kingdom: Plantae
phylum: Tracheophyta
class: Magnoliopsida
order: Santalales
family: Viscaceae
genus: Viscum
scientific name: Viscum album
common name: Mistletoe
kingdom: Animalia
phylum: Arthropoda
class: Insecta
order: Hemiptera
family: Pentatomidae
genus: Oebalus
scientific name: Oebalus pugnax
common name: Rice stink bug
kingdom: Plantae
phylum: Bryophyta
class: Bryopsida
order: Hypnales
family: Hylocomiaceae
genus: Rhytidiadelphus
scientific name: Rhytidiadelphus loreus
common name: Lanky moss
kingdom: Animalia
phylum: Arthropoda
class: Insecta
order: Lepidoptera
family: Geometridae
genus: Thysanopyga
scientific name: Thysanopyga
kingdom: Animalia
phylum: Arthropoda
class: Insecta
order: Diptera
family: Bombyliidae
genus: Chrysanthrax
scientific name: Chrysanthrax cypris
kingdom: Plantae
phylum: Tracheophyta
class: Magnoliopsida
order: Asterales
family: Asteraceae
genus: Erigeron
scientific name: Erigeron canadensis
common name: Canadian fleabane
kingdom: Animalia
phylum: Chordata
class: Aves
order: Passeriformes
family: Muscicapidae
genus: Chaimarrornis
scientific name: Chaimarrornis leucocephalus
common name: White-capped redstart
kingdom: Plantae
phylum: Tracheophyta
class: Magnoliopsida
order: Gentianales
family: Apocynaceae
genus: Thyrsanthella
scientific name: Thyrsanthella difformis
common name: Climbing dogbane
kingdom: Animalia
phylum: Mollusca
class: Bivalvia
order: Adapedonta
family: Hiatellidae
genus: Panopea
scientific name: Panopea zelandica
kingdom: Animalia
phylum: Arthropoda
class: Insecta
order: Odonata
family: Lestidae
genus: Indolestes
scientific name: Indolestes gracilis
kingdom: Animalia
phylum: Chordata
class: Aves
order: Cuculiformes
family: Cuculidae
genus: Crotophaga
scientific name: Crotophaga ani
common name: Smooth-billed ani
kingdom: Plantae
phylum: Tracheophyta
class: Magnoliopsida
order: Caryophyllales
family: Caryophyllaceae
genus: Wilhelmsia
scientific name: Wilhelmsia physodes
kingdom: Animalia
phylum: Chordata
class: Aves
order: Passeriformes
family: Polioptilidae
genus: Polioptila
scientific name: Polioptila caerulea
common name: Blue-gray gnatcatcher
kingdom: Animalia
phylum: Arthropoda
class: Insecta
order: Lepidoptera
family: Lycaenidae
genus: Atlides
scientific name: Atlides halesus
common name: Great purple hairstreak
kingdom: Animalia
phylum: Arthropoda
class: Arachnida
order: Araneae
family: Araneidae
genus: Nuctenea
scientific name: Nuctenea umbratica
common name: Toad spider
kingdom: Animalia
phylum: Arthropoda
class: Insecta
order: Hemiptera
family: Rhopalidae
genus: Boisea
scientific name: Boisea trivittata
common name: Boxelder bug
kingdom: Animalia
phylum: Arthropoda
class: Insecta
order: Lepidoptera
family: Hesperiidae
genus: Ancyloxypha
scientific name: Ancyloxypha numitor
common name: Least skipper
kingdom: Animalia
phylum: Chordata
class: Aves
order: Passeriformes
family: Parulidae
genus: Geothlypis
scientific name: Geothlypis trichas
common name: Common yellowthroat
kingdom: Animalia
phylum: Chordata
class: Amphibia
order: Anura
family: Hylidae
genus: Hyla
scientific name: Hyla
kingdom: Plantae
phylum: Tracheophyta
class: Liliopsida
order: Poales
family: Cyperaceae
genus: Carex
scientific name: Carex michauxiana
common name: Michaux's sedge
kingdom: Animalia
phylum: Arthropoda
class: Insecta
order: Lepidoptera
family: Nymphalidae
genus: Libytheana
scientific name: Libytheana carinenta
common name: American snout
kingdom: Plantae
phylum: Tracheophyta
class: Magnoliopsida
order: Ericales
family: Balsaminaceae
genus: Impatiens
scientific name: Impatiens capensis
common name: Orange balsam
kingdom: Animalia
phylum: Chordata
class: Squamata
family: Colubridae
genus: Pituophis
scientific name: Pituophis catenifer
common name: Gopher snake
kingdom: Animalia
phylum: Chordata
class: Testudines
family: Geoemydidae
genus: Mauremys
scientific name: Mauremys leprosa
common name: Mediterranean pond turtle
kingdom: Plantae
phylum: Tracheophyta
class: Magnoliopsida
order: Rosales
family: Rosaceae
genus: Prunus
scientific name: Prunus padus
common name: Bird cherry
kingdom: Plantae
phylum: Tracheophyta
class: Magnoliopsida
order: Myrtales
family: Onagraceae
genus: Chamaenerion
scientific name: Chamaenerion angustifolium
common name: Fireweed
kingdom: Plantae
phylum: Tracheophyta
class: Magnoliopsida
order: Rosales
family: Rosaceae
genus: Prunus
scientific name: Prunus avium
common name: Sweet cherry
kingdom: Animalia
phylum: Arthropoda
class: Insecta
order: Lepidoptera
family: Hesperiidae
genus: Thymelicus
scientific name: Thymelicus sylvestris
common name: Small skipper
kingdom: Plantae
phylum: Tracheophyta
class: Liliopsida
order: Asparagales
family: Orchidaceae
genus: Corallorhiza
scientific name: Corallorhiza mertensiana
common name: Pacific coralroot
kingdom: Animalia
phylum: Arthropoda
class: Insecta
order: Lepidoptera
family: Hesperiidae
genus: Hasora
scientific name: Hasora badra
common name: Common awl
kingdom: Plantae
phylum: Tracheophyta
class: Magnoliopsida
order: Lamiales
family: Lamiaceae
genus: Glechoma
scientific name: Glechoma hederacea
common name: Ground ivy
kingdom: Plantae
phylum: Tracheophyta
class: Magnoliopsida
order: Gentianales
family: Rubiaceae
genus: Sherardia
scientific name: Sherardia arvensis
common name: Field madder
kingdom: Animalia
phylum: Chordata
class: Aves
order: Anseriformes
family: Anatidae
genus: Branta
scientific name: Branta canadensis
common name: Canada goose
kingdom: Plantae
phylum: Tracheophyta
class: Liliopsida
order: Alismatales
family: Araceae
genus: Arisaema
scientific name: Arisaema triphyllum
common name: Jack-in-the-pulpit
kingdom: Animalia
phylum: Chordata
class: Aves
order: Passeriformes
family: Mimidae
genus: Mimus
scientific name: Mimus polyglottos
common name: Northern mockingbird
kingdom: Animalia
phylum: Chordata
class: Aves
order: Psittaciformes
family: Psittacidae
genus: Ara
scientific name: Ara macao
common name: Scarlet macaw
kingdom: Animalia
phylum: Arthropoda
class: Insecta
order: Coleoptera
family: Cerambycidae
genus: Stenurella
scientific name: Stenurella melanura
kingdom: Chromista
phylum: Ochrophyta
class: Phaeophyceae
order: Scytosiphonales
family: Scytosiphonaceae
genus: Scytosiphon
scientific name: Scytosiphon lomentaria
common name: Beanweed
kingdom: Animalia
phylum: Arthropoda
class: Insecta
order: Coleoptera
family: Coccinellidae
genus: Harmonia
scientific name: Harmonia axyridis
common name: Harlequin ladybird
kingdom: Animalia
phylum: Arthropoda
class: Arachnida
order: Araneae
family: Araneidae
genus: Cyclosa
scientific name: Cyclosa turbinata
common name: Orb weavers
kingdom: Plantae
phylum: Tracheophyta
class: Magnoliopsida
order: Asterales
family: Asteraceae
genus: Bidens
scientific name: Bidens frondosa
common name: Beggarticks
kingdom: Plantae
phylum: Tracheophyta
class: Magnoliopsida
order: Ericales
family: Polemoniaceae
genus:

# # #

◆ Problem details
Can you reproduce every line of the data above, word for word and in the same order?

◆ Output below
kingdom: Plantae
phylum: Tracheophyta
class: Magnoliopsida
order: Santalales
family: Viscaceae
genus: Viscum
scientific name: Viscum album
common name: Mistletoe
kingdom: Animalia
phylum: Arthropoda
class: Insecta
order: Hemiptera
family: Pentatomidae
genus: Oebalus
scientific name: Oebalus pugnax
common name: Rice stink bug
kingdom: Plantae
phylum: Bryophyta
class: Bryopsida
order: Hypnales
family: Hylocomiaceae
genus: Rhytidiadelphus
scientific name: Rhytidiadelphus loreus
common name: Lanky moss
kingdom: Animalia
phylum: Arthropoda
class: Insecta
order: Lepidoptera
family: Geometridae
genus: Thysanopyga
scientific name: Thysanopyga
kingdom: Animalia
phylum: Arthropoda
class: Insecta
order: Diptera
family: Bombyliidae
genus: Chrysanthrax
scientific name: Chrysanthrax cypris
kingdom: Plantae
phylum: Tracheophyta
class: Magnoliopsida
order: Asterales
family: Asteraceae
genus: Erigeron
scientific name: Erigeron canadensis
common name: Canadian fleabane
kingdom: Animalia
phylum: Chordata
class: Aves
order: Passeriformes
family: Muscicapidae
genus: Chaimarrornis
scientific name: Chaimarrornis leucocephalus
common name: White-capped redstart
kingdom: Plantae
phylum: Tracheophyta
class: Magnoliopsida
order: Gentianales
family: Apocynaceae
genus: Thyrsanthella
scientific name: Thyrsanthella difformis
common name: Climbing dogbane
kingdom: Animalia
phylum: Mollusca
class: Bivalvia
order: Adapedonta
family: Hiatellidae
genus: Panopea
scientific name: Panopea zelandica
kingdom: Animalia
phylum: Arthropoda
class: Insecta
order: Odonata
family: Lestidae
genus: Indolestes
scientific name: Indolestes gracilis
kingdom: Animalia
phylum: Chordata
class: Aves
order: Cuculiformes
family: Cuculidae
genus: Crotophaga
scientific name: Crotophaga ani
common name: Smooth-billed ani
kingdom: Plantae
phylum: Tracheophyta
class: Magnoliopsida
order: Caryophyllales
family: Caryophyllaceae
genus: Wilhelmsia
scientific name: Wilhelmsia physodes
kingdom: Animalia
phylum: Chordata
class: Aves
order: Passeriformes
family: Polioptilidae
genus: Polioptila
scientific name: Polioptila caerulea
common name: Blue-gray gnatcatcher
kingdom: Animalia
phylum: Arthropoda
class: Insecta
order: Lepidoptera
family: Lycaenidae
genus: Atlides
scientific name: Atlides halesus
common name: Great purple hairstreak
kingdom: Animalia
phylum: Arthropoda
class: Arachnida
order: Araneae
family: Araneidae
genus: Nuctenea
scientific name: Nuctenea umbratica
common name: Toad spider
kingdom: Animalia
phylum: Arthropoda
class: Insecta
order: Hemiptera
family: Rhopalidae
genus: Boisea
scientific name: Boisea trivittata
common name: Boxelder bug
kingdom: Animalia
phylum: Arthropoda
class: Insecta
order: Lepidoptera
family: Hesperiidae
genus: Ancyloxypha
scientific name: Ancyloxypha numitor
common name: Least skipper
kingdom: Animalia
phylum: Chordata
class: Aves
order: Passeriformes
family: Parulidae
genus: Geothlypis
scientific name: Geothlypis trichas
common name: Common yellowthroat
kingdom: Animalia
phylum: Chordata
class: Amphibia
order: Anura
family: Hylidae
genus: Hyla
scientific name: Hyla
kingdom: Plantae
phylum: Tracheophyta
class: Liliopsida
order: Poales
family: Cyperaceae
genus: Carex
scientific name: Carex michauxiana
common name: Michaux's sedge
kingdom: Animalia
phylum: Arthropoda
class: Insecta
order: Lepidoptera
family: Nymphalidae
genus: Libytheana
scientific name: Libytheana carinenta
common name: American snout
kingdom: Plantae
phylum: Tracheophyta
class: Magnoliopsida
order: Ericales
family: Balsaminaceae
genus: Impatiens
scientific name: Impatiens capensis
common name: Orange balsam
kingdom: Animalia
phylum: Chordata
class: Squamata
family: Colubridae
genus: Pituophis
scientific name: Pituophis catenifer
common name: Gopher snake
kingdom: Animalia
phylum: Chordata
class: Testudines
family: Geoemydidae
genus: Mauremys
scientific name: Mauremys leprosa
common name: Mediterranean pond turtle
kingdom: Plantae
phylum: Tracheophyta
class: Magnoliopsida
order: Rosales
family: Rosaceae
genus: Prunus
scientific name: Prunus padus
common name: Bird cherry
kingdom: Plantae
phylum: Tracheophyta
class: Magnoliopsida
order: Myrtales
family: Onagraceae
genus: Chamaenerion
scientific name: Chamaenerion angustifolium
common name: Fireweed
kingdom: Plantae
phylum: Tracheophyta
class: Magnoliopsida
order: Rosales
family: Rosaceae
genus: Prunus
scientific name: Prunus avium
common name: Sweet cherry
kingdom: Animalia
phylum: Arthropoda
class: Insecta
order: Lepidoptera
family: Hesperiidae
genus: Thymelicus
scientific name: Thymelicus sylvestris
common name: Small skipper
kingdom: Plantae
phylum: Tracheophyta
class: Liliopsida
order: Asparagales
family: Orchidaceae
genus: Corallorhiza
scientific name: Corallorhiza mertensiana
common name: Pacific coralroot
kingdom: Animalia
phylum: Arthropoda
class: Insecta
order: Lepidoptera
family: Hesperiidae
genus: Hasora
scientific name: Hasora badra
common name: Common awl
kingdom: Plantae
phylum: Tracheophyta
class: Magnoliopsida
order: Lamiales
family: Lamiaceae
genus: Glechoma
scientific name: Glechoma hederacea
common name: Ground ivy
kingdom: Plantae
phylum: Tracheophyta
class: Magnoliopsida
order: Gentianales
family: Rubiaceae
genus: Sherardia
scientific name: Sherardia arvensis
common name: Field madder
kingdom: Animalia
phylum: Chordata
class: Aves
order: Anseriformes
family: Anatidae
genus: Branta
scientific name: Branta canadensis
common name: Canada goose
kingdom: Plantae
phylum: Tracheophyta
class: Liliopsida
order: Alismatales
family: Araceae
genus: Arisaema
scientific name: Arisaema triphyllum
common name: Jack-in-the-pulpit
kingdom: Animalia
phylum: Chordata
class: Aves
order: Passeriformes
family: Mimidae
genus: Mimus
scientific name: Mimus polyglottos
common name: Northern mockingbird
kingdom: Animalia
phylum: Chordata
class: Aves
order: Psittaciformes
family: Psittacidae
genus: Ara
scientific name: Ara macao
common name: Scarlet macaw
kingdom: Animalia
phylum: Arthropoda
class: Insecta
order: Coleoptera
family: Cerambycidae
genus: Stenurella
scientific name: Stenurella melanura
kingdom: Chromista
phylum: Ochrophyta
class: Phaeophyceae
order: Scytosiphonales
family: Scytosiphonaceae
genus: Scytosiphon
scientific name: Scytosiphon lomentaria
common name: Beanweed
kingdom: Animalia
phylum: Arthropoda
class: Insecta
order: Coleoptera
family: Coccinellidae
genus: Harmonia
scientific name: Harmonia axyridis
common name: Harlequin ladybird
kingdom: Animalia
phylum: Arthropoda
class: Arachnida
order: Araneae
family: Araneidae
genus: Cyclosa
scientific name: Cyclosa turbinata
common name: Orb weavers
kingdom: Plantae
phylum: Tracheophyta
class: Magnoliopsida
order: Asterales
family: Asteraceae
genus: Bidens
scientific name: Bidens frondosa
common name: Beggarticks
kingdom: Plantae
phylum: Tracheophyta
class: Magnoliopsida
order: Ericales
family: Polemoniaceae
genus:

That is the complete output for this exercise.